**EXERCISE REQUIREMENTS**
Substitute "graph" for "chart" in the data below and give all of it again with nothing else changed. Leave the pictures out.

[Recorded data]
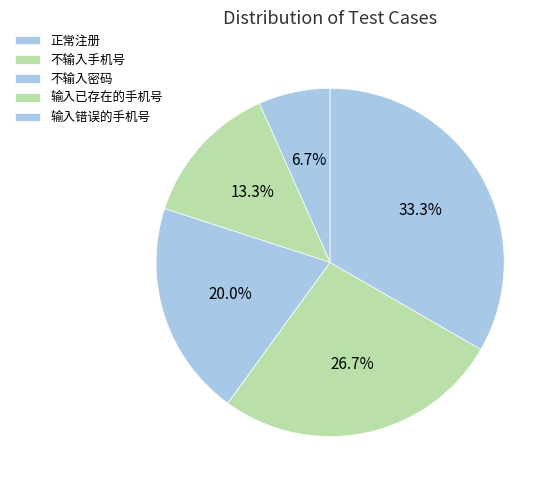

Is 不输入手机号 the majority of the pie?

No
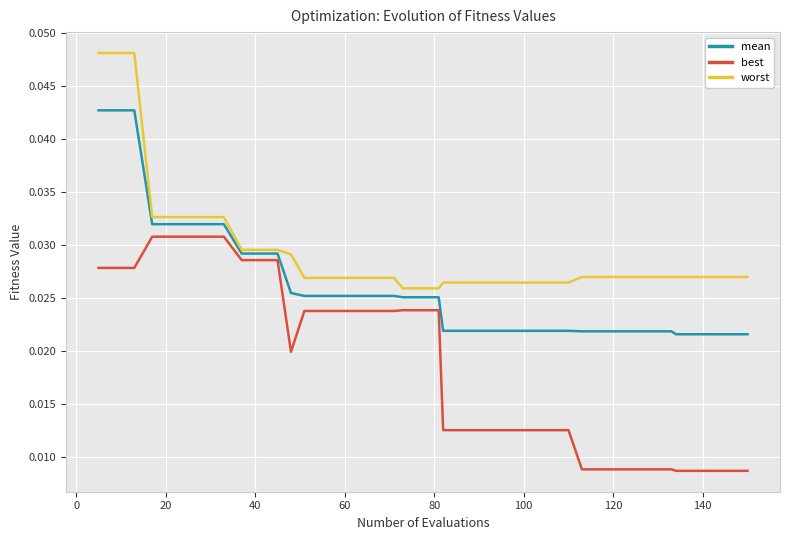

How many distinct data groups are displayed?

3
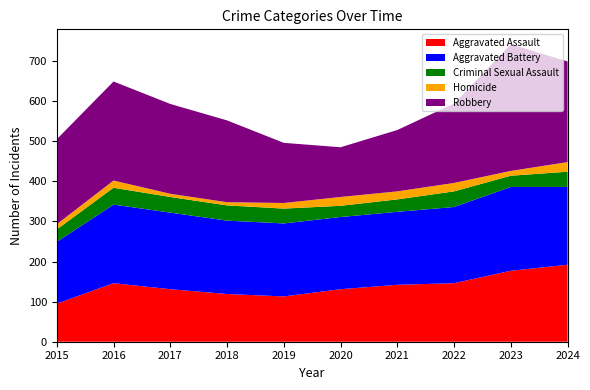

Reading right to left, extract all data points from this chart.

Aggravated Assault: 2024=192	2023=177	2022=146	2021=142	2020=131	2019=113	2018=119	2017=131	2016=146	2015=95
Aggravated Battery: 2024=194	2023=209	2022=190	2021=182	2020=180	2019=182	2018=183	2017=191	2016=196	2015=154
Criminal Sexual Assault: 2024=38	2023=28	2022=39	2021=31	2020=28	2019=37	2018=38	2017=39	2016=42	2015=31
Homicide: 2024=24	2023=12	2022=21	2021=20	2020=22	2019=14	2018=8	2017=8	2016=18	2015=13
Robbery: 2024=251	2023=316	2022=198	2021=153	2020=124	2019=150	2018=204	2017=224	2016=247	2015=212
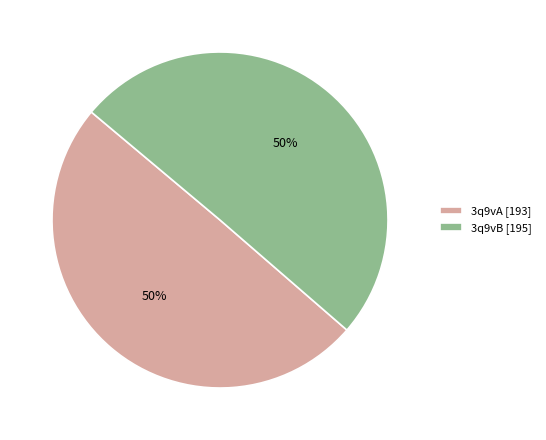

To the nearest percent, what is the average slice percentage?

50%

**PROBLEM SOLUTION**
Is 不输入手机号 the majority of the pie?

No

How many distinct data groups are displayed?

3

Reading right to left, extract all data points from this graph.

Aggravated Assault: 2024=192	2023=177	2022=146	2021=142	2020=131	2019=113	2018=119	2017=131	2016=146	2015=95
Aggravated Battery: 2024=194	2023=209	2022=190	2021=182	2020=180	2019=182	2018=183	2017=191	2016=196	2015=154
Criminal Sexual Assault: 2024=38	2023=28	2022=39	2021=31	2020=28	2019=37	2018=38	2017=39	2016=42	2015=31
Homicide: 2024=24	2023=12	2022=21	2021=20	2020=22	2019=14	2018=8	2017=8	2016=18	2015=13
Robbery: 2024=251	2023=316	2022=198	2021=153	2020=124	2019=150	2018=204	2017=224	2016=247	2015=212

To the nearest percent, what is the average slice percentage?

50%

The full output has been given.